→ **ASSIGNED TASK**
For each line below that includes the word "APERTURE", make a copy.

→ **EXTRACTED MATERIAL**
▼

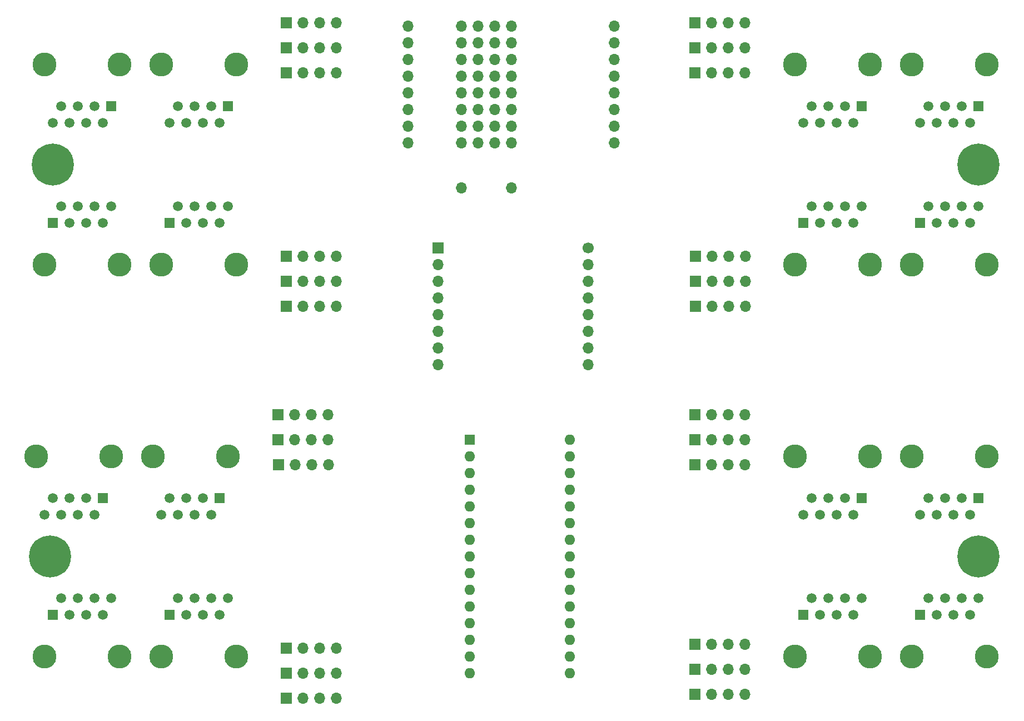
<source format=gbr>
%TF.GenerationSoftware,KiCad,Pcbnew,(7.0.0)*%
%TF.CreationDate,2023-10-27T12:37:55+01:00*%
%TF.ProjectId,euro-project-sensors-pcb,6575726f-2d70-4726-9f6a-6563742d7365,rev?*%
%TF.SameCoordinates,Original*%
%TF.FileFunction,Soldermask,Bot*%
%TF.FilePolarity,Negative*%
%FSLAX46Y46*%
G04 Gerber Fmt 4.6, Leading zero omitted, Abs format (unit mm)*
G04 Created by KiCad (PCBNEW (7.0.0)) date 2023-10-27 12:37:55*
%MOMM*%
%LPD*%
G01*
G04 APERTURE LIST*
%ADD10R,1.700000X1.700000*%
%ADD11O,1.700000X1.700000*%
%ADD12C,1.700000*%
%ADD13C,0.800000*%
%ADD14C,6.400000*%
%ADD15C,3.650000*%
%ADD16R,1.500000X1.500000*%
%ADD17C,1.500000*%
%ADD18R,1.600000X1.600000*%
%ADD19O,1.600000X1.600000*%
G04 APERTURE END LIST*
D10*
%TO.C,J32*%
X111759999Y-44449999D03*
D11*
X114299999Y-44449999D03*
X116839999Y-44449999D03*
X119379999Y-44449999D03*
%TD*%
%TO.C,A2*%
X138429999Y-44957999D03*
X138429999Y-47497999D03*
X138429999Y-50037999D03*
X138429999Y-52577999D03*
X138429999Y-55117999D03*
X138429999Y-57657999D03*
X138429999Y-60197999D03*
X138429999Y-62737999D03*
X146049999Y-44957999D03*
X146049999Y-47497999D03*
X146049999Y-50037999D03*
X146049999Y-52577999D03*
X146049999Y-55117999D03*
X146049999Y-57657999D03*
X146049999Y-60197999D03*
X146049999Y-62737999D03*
D10*
X134873999Y-78739999D03*
D11*
X134873999Y-81279999D03*
X134873999Y-83819999D03*
X134873999Y-86359999D03*
X134873999Y-88899999D03*
X134873999Y-91439999D03*
X134873999Y-93979999D03*
X134873999Y-96519999D03*
X157733999Y-96519999D03*
X157733999Y-93979999D03*
X157733999Y-91439999D03*
X157733999Y-88899999D03*
X157733999Y-86359999D03*
X157733999Y-83819999D03*
X157733999Y-81279999D03*
D12*
X157734000Y-78740000D03*
D11*
X143509999Y-62737999D03*
X161670999Y-62737999D03*
X143509999Y-60197999D03*
X161670999Y-60197999D03*
X143509999Y-57657999D03*
X161670999Y-57657999D03*
X143509999Y-55117999D03*
X161670999Y-55117999D03*
X143509999Y-52577999D03*
X161670999Y-52577999D03*
X143509999Y-50037999D03*
X161670999Y-50037999D03*
X143509999Y-47497999D03*
X161670999Y-47497999D03*
X143509999Y-44957999D03*
X161670999Y-44957999D03*
X130301999Y-44957999D03*
X140969999Y-44957999D03*
X130301999Y-47497999D03*
X140969999Y-47497999D03*
X130301999Y-50037999D03*
X140969999Y-50037999D03*
X130301999Y-52577999D03*
X140969999Y-52577999D03*
X130301999Y-55117999D03*
X140969999Y-55117999D03*
X130301999Y-57657999D03*
X140969999Y-57657999D03*
X130301999Y-60197999D03*
X140969999Y-60197999D03*
X130301999Y-62737999D03*
X140969999Y-62737999D03*
X138429999Y-69595999D03*
X146049999Y-69595999D03*
%TD*%
D13*
%TO.C,REF\u002A\u002A*%
X73372944Y-125730000D03*
X74075888Y-124032944D03*
X74075888Y-127427056D03*
X75772944Y-123330000D03*
D14*
X75772944Y-125730000D03*
D13*
X75772944Y-128130000D03*
X77470000Y-124032944D03*
X77470000Y-127427056D03*
X78172944Y-125730000D03*
%TD*%
%TO.C,REF\u002A\u002A*%
X214770000Y-125730000D03*
X215472944Y-124032944D03*
X215472944Y-127427056D03*
X217170000Y-123330000D03*
D14*
X217170000Y-125730000D03*
D13*
X217170000Y-128130000D03*
X218867056Y-124032944D03*
X218867056Y-127427056D03*
X219570000Y-125730000D03*
%TD*%
%TO.C,REF\u002A\u002A*%
X214770000Y-66040000D03*
X215472944Y-64342944D03*
X215472944Y-67737056D03*
X217170000Y-63640000D03*
D14*
X217170000Y-66040000D03*
D13*
X217170000Y-68440000D03*
X218867056Y-64342944D03*
X218867056Y-67737056D03*
X219570000Y-66040000D03*
%TD*%
%TO.C,REF\u002A\u002A*%
X76200000Y-63640000D03*
X77897056Y-67737056D03*
X77897056Y-64342944D03*
X78600000Y-66040000D03*
D14*
X76200000Y-66040000D03*
D13*
X76200000Y-68440000D03*
X74502944Y-64342944D03*
X74502944Y-67737056D03*
X73800000Y-66040000D03*
%TD*%
D15*
%TO.C,J40*%
X74930000Y-140970000D03*
X86360000Y-140970000D03*
D16*
X76199999Y-134619999D03*
D17*
X77470000Y-132080000D03*
X78740000Y-134620000D03*
X80010000Y-132080000D03*
X81280000Y-134620000D03*
X82550000Y-132080000D03*
X83820000Y-134620000D03*
X85090000Y-132080000D03*
%TD*%
D15*
%TO.C,J39*%
X92710000Y-140970000D03*
X104140000Y-140970000D03*
D16*
X93979999Y-134619999D03*
D17*
X95250000Y-132080000D03*
X96520000Y-134620000D03*
X97790000Y-132080000D03*
X99060000Y-134620000D03*
X100330000Y-132080000D03*
X101600000Y-134620000D03*
X102870000Y-132080000D03*
%TD*%
D15*
%TO.C,J38*%
X104140000Y-50800000D03*
X92710000Y-50800000D03*
D16*
X102869999Y-57149999D03*
D17*
X101600000Y-59690000D03*
X100330000Y-57150000D03*
X99060000Y-59690000D03*
X97790000Y-57150000D03*
X96520000Y-59690000D03*
X95250000Y-57150000D03*
X93980000Y-59690000D03*
%TD*%
D15*
%TO.C,J37*%
X86360000Y-50800000D03*
X74930000Y-50800000D03*
D16*
X85089999Y-57149999D03*
D17*
X83820000Y-59690000D03*
X82550000Y-57150000D03*
X81280000Y-59690000D03*
X80010000Y-57150000D03*
X78740000Y-59690000D03*
X77470000Y-57150000D03*
X76200000Y-59690000D03*
%TD*%
D15*
%TO.C,J36*%
X92710000Y-81280000D03*
X104140000Y-81280000D03*
D16*
X93979999Y-74929999D03*
D17*
X95250000Y-72390000D03*
X96520000Y-74930000D03*
X97790000Y-72390000D03*
X99060000Y-74930000D03*
X100330000Y-72390000D03*
X101600000Y-74930000D03*
X102870000Y-72390000D03*
%TD*%
D15*
%TO.C,J35*%
X74930000Y-81280000D03*
X86360000Y-81280000D03*
D16*
X76199999Y-74929999D03*
D17*
X77470000Y-72390000D03*
X78740000Y-74930000D03*
X80010000Y-72390000D03*
X81280000Y-74930000D03*
X82550000Y-72390000D03*
X83820000Y-74930000D03*
X85090000Y-72390000D03*
%TD*%
D15*
%TO.C,J34*%
X102870000Y-110490000D03*
X91440000Y-110490000D03*
D16*
X101599999Y-116839999D03*
D17*
X100330000Y-119380000D03*
X99060000Y-116840000D03*
X97790000Y-119380000D03*
X96520000Y-116840000D03*
X95250000Y-119380000D03*
X93980000Y-116840000D03*
X92710000Y-119380000D03*
%TD*%
D15*
%TO.C,J33*%
X85090000Y-110490000D03*
X73660000Y-110490000D03*
D16*
X83819999Y-116839999D03*
D17*
X82550000Y-119380000D03*
X81280000Y-116840000D03*
X80010000Y-119380000D03*
X78740000Y-116840000D03*
X77470000Y-119380000D03*
X76200000Y-116840000D03*
X74930000Y-119380000D03*
%TD*%
D10*
%TO.C,J31*%
X111759999Y-48259999D03*
D11*
X114299999Y-48259999D03*
X116839999Y-48259999D03*
X119379999Y-48259999D03*
%TD*%
D10*
%TO.C,J30*%
X111759999Y-52069999D03*
D11*
X114299999Y-52069999D03*
X116839999Y-52069999D03*
X119379999Y-52069999D03*
%TD*%
D10*
%TO.C,J29*%
X111759999Y-80009999D03*
D11*
X114299999Y-80009999D03*
X116839999Y-80009999D03*
X119379999Y-80009999D03*
%TD*%
D10*
%TO.C,J28*%
X111759999Y-83819999D03*
D11*
X114299999Y-83819999D03*
X116839999Y-83819999D03*
X119379999Y-83819999D03*
%TD*%
D10*
%TO.C,J27*%
X111759999Y-87629999D03*
D11*
X114299999Y-87629999D03*
X116839999Y-87629999D03*
X119379999Y-87629999D03*
%TD*%
D10*
%TO.C,J26*%
X110489999Y-104139999D03*
D11*
X113029999Y-104139999D03*
X115569999Y-104139999D03*
X118109999Y-104139999D03*
%TD*%
D10*
%TO.C,J25*%
X110489999Y-107949999D03*
D11*
X113029999Y-107949999D03*
X115569999Y-107949999D03*
X118109999Y-107949999D03*
%TD*%
D10*
%TO.C,J24*%
X110499999Y-111759999D03*
D11*
X113039999Y-111759999D03*
X115579999Y-111759999D03*
X118119999Y-111759999D03*
%TD*%
D10*
%TO.C,J23*%
X111759999Y-139699999D03*
D11*
X114299999Y-139699999D03*
X116839999Y-139699999D03*
X119379999Y-139699999D03*
%TD*%
D10*
%TO.C,J22*%
X111759999Y-143509999D03*
D11*
X114299999Y-143509999D03*
X116839999Y-143509999D03*
X119379999Y-143509999D03*
%TD*%
D10*
%TO.C,J21*%
X111759999Y-147319999D03*
D11*
X114299999Y-147319999D03*
X116839999Y-147319999D03*
X119379999Y-147319999D03*
%TD*%
D15*
%TO.C,J20*%
X200660000Y-50800000D03*
X189230000Y-50800000D03*
D16*
X199389999Y-57149999D03*
D17*
X198120000Y-59690000D03*
X196850000Y-57150000D03*
X195580000Y-59690000D03*
X194310000Y-57150000D03*
X193040000Y-59690000D03*
X191770000Y-57150000D03*
X190500000Y-59690000D03*
%TD*%
D15*
%TO.C,J19*%
X218440000Y-50800000D03*
X207010000Y-50800000D03*
D16*
X217169999Y-57149999D03*
D17*
X215900000Y-59690000D03*
X214630000Y-57150000D03*
X213360000Y-59690000D03*
X212090000Y-57150000D03*
X210820000Y-59690000D03*
X209550000Y-57150000D03*
X208280000Y-59690000D03*
%TD*%
D10*
%TO.C,J18*%
X173989999Y-52069999D03*
D11*
X176529999Y-52069999D03*
X179069999Y-52069999D03*
X181609999Y-52069999D03*
%TD*%
D10*
%TO.C,J17*%
X173989999Y-48259999D03*
D11*
X176529999Y-48259999D03*
X179069999Y-48259999D03*
X181609999Y-48259999D03*
%TD*%
D10*
%TO.C,J16*%
X173989999Y-44449999D03*
D11*
X176529999Y-44449999D03*
X179069999Y-44449999D03*
X181609999Y-44449999D03*
%TD*%
D15*
%TO.C,J15*%
X207005000Y-81280000D03*
X218435000Y-81280000D03*
D16*
X208274999Y-74929999D03*
D17*
X209545000Y-72390000D03*
X210815000Y-74930000D03*
X212085000Y-72390000D03*
X213355000Y-74930000D03*
X214625000Y-72390000D03*
X215895000Y-74930000D03*
X217165000Y-72390000D03*
%TD*%
D15*
%TO.C,J14*%
X189230000Y-81280000D03*
X200660000Y-81280000D03*
D16*
X190499999Y-74929999D03*
D17*
X191770000Y-72390000D03*
X193040000Y-74930000D03*
X194310000Y-72390000D03*
X195580000Y-74930000D03*
X196850000Y-72390000D03*
X198120000Y-74930000D03*
X199390000Y-72390000D03*
%TD*%
D10*
%TO.C,J13*%
X173999999Y-80009999D03*
D11*
X176539999Y-80009999D03*
X179079999Y-80009999D03*
X181619999Y-80009999D03*
%TD*%
D10*
%TO.C,J12*%
X173999999Y-83819999D03*
D11*
X176539999Y-83819999D03*
X179079999Y-83819999D03*
X181619999Y-83819999D03*
%TD*%
D10*
%TO.C,J11*%
X173999999Y-87629999D03*
D11*
X176539999Y-87629999D03*
X179079999Y-87629999D03*
X181619999Y-87629999D03*
%TD*%
D15*
%TO.C,J10*%
X200665000Y-110490000D03*
X189235000Y-110490000D03*
D16*
X199394999Y-116839999D03*
D17*
X198125000Y-119380000D03*
X196855000Y-116840000D03*
X195585000Y-119380000D03*
X194315000Y-116840000D03*
X193045000Y-119380000D03*
X191775000Y-116840000D03*
X190505000Y-119380000D03*
%TD*%
D15*
%TO.C,J9*%
X218440000Y-110490000D03*
X207010000Y-110490000D03*
D16*
X217169999Y-116839999D03*
D17*
X215900000Y-119380000D03*
X214630000Y-116840000D03*
X213360000Y-119380000D03*
X212090000Y-116840000D03*
X210820000Y-119380000D03*
X209550000Y-116840000D03*
X208280000Y-119380000D03*
%TD*%
D10*
%TO.C,J8*%
X173989999Y-107949999D03*
D11*
X176529999Y-107949999D03*
X179069999Y-107949999D03*
X181609999Y-107949999D03*
%TD*%
D10*
%TO.C,J7*%
X173989999Y-111759999D03*
D11*
X176529999Y-111759999D03*
X179069999Y-111759999D03*
X181609999Y-111759999D03*
%TD*%
D10*
%TO.C,J6*%
X173989999Y-104139999D03*
D11*
X176529999Y-104139999D03*
X179069999Y-104139999D03*
X181609999Y-104139999D03*
%TD*%
D10*
%TO.C,J5*%
X173989999Y-139064999D03*
D11*
X176529999Y-139064999D03*
X179069999Y-139064999D03*
X181609999Y-139064999D03*
%TD*%
D10*
%TO.C,J3*%
X173989999Y-142874999D03*
D11*
X176529999Y-142874999D03*
X179069999Y-142874999D03*
X181609999Y-142874999D03*
%TD*%
D10*
%TO.C,J2*%
X173989999Y-146684999D03*
D11*
X176529999Y-146684999D03*
X179069999Y-146684999D03*
X181609999Y-146684999D03*
%TD*%
D15*
%TO.C,J1*%
X207010000Y-140970000D03*
X218440000Y-140970000D03*
D16*
X208279999Y-134619999D03*
D17*
X209550000Y-132080000D03*
X210820000Y-134620000D03*
X212090000Y-132080000D03*
X213360000Y-134620000D03*
X214630000Y-132080000D03*
X215900000Y-134620000D03*
X217170000Y-132080000D03*
%TD*%
D15*
%TO.C,J4*%
X189230000Y-140970000D03*
X200660000Y-140970000D03*
D16*
X190499999Y-134619999D03*
D17*
X191770000Y-132080000D03*
X193040000Y-134620000D03*
X194310000Y-132080000D03*
X195580000Y-134620000D03*
X196850000Y-132080000D03*
X198120000Y-134620000D03*
X199390000Y-132080000D03*
%TD*%
D18*
%TO.C,A1*%
X139699999Y-107949999D03*
D19*
X139699999Y-110489999D03*
X139699999Y-113029999D03*
X139699999Y-115569999D03*
X139699999Y-118109999D03*
X139699999Y-120649999D03*
X139699999Y-123189999D03*
X139699999Y-125729999D03*
X139699999Y-128269999D03*
X139699999Y-130809999D03*
X139699999Y-133349999D03*
X139699999Y-135889999D03*
X139699999Y-138429999D03*
X139699999Y-140969999D03*
X139699999Y-143509999D03*
X154939999Y-143509999D03*
X154939999Y-140969999D03*
X154939999Y-138429999D03*
X154939999Y-135889999D03*
X154939999Y-133349999D03*
X154939999Y-130809999D03*
X154939999Y-128269999D03*
X154939999Y-125729999D03*
X154939999Y-123189999D03*
X154939999Y-120649999D03*
X154939999Y-118109999D03*
X154939999Y-115569999D03*
X154939999Y-113029999D03*
X154939999Y-110489999D03*
X154939999Y-107949999D03*
%TD*%
M02*

</source>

▲

→ **RESPONSE BOX**
G04 APERTURE LIST*
G04 APERTURE END LIST*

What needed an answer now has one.